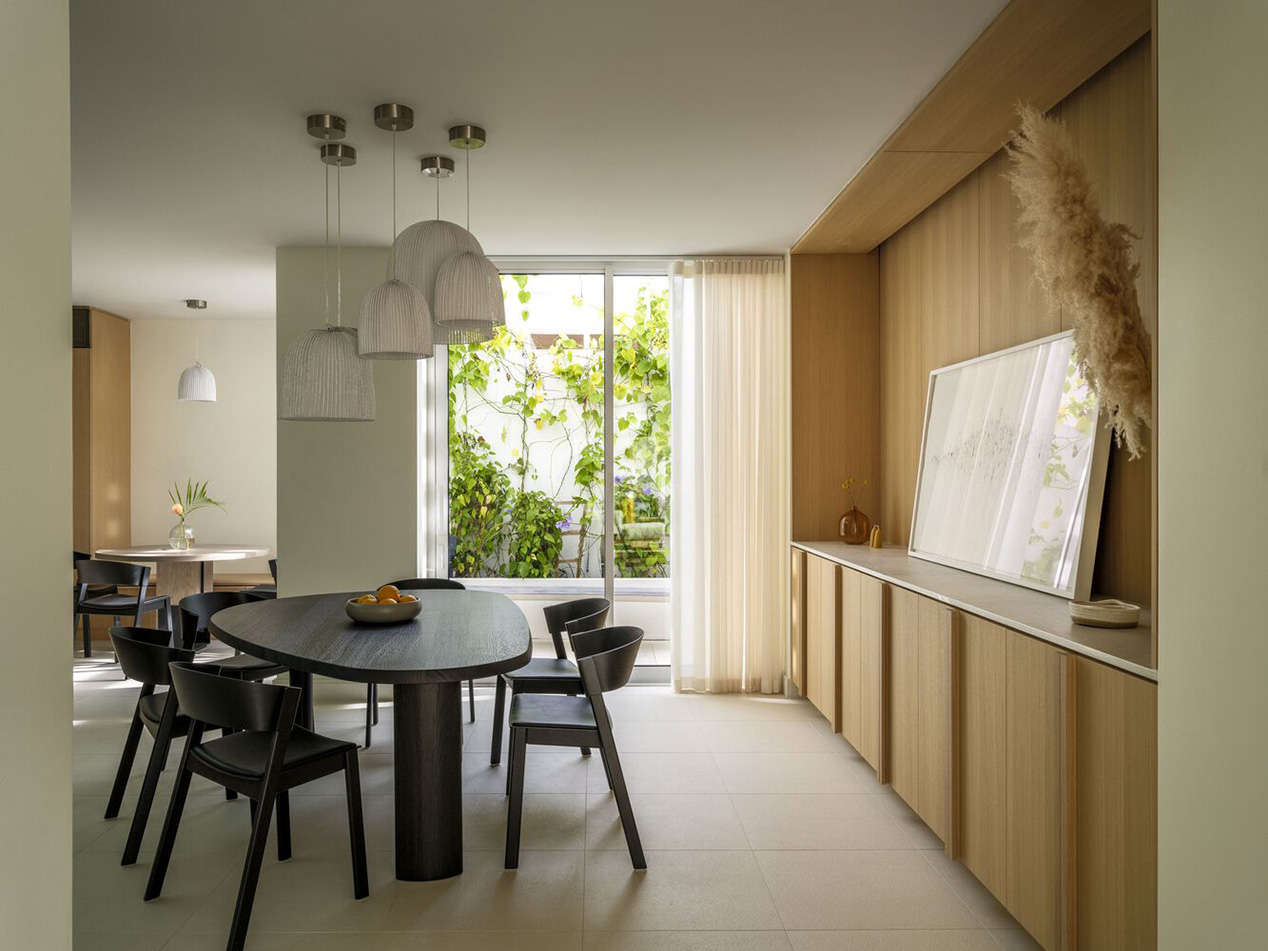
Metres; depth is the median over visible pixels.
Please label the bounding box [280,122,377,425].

* * *

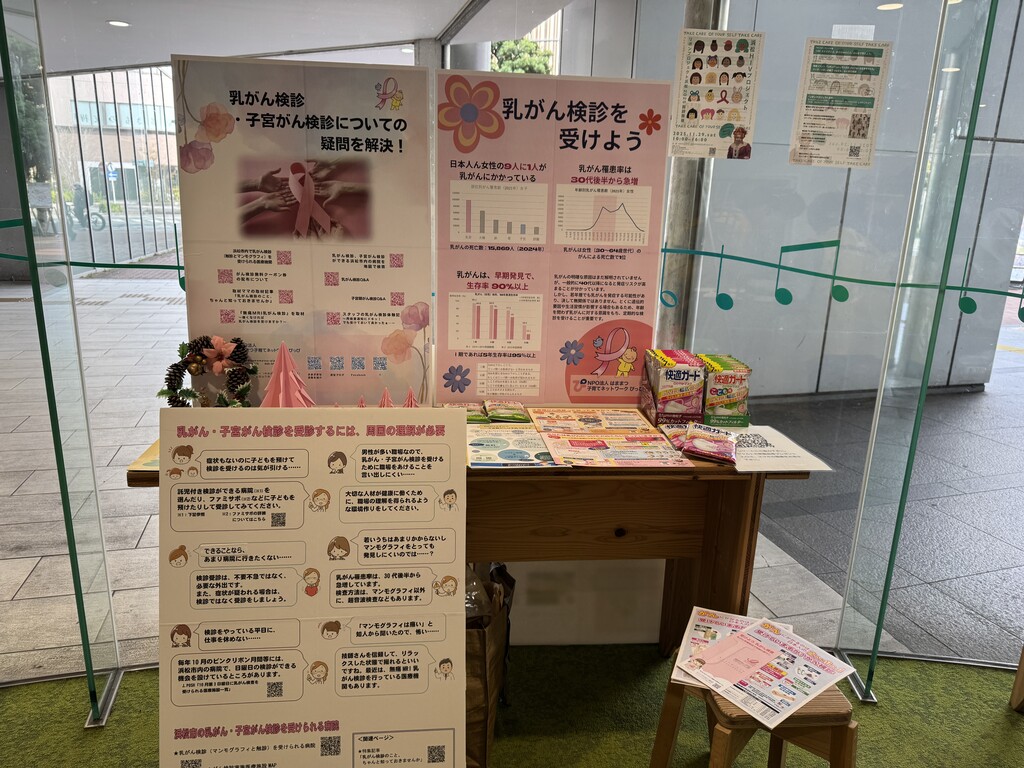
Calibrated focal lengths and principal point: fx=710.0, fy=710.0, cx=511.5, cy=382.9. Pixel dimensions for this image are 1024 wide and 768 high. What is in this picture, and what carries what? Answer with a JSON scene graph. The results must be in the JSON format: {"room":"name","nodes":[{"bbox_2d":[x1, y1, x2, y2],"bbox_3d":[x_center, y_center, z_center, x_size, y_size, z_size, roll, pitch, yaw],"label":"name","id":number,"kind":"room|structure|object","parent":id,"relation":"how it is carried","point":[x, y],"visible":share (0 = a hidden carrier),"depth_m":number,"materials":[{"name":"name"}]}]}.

**Required action:**
Search the records for the word "visible", then list every line that has it.

**Result:**
Metres; depth is the median over visible pixels.
Calibrated focal lengths and principal point: fx=710.0, fy=710.0, cx=511.5, cy=382.9. Pixel dimensions for this image are 1024 wide and 768 high. What is in this picture, and what carries what? Answer with a JSON scene graph. The results must be in the JSON format: {"room":"name","nodes":[{"bbox_2d":[x1, y1, x2, y2],"bbox_3d":[x_center, y_center, z_center, x_size, y_size, z_size, roll, pitch, yaw],"label":"name","id":number,"kind":"room|structure|object","parent":id,"relation":"how it is carried","point":[x, y],"visible":share (0 = a hidden carrier),"depth_m":number,"materials":[{"name":"name"}]}]}.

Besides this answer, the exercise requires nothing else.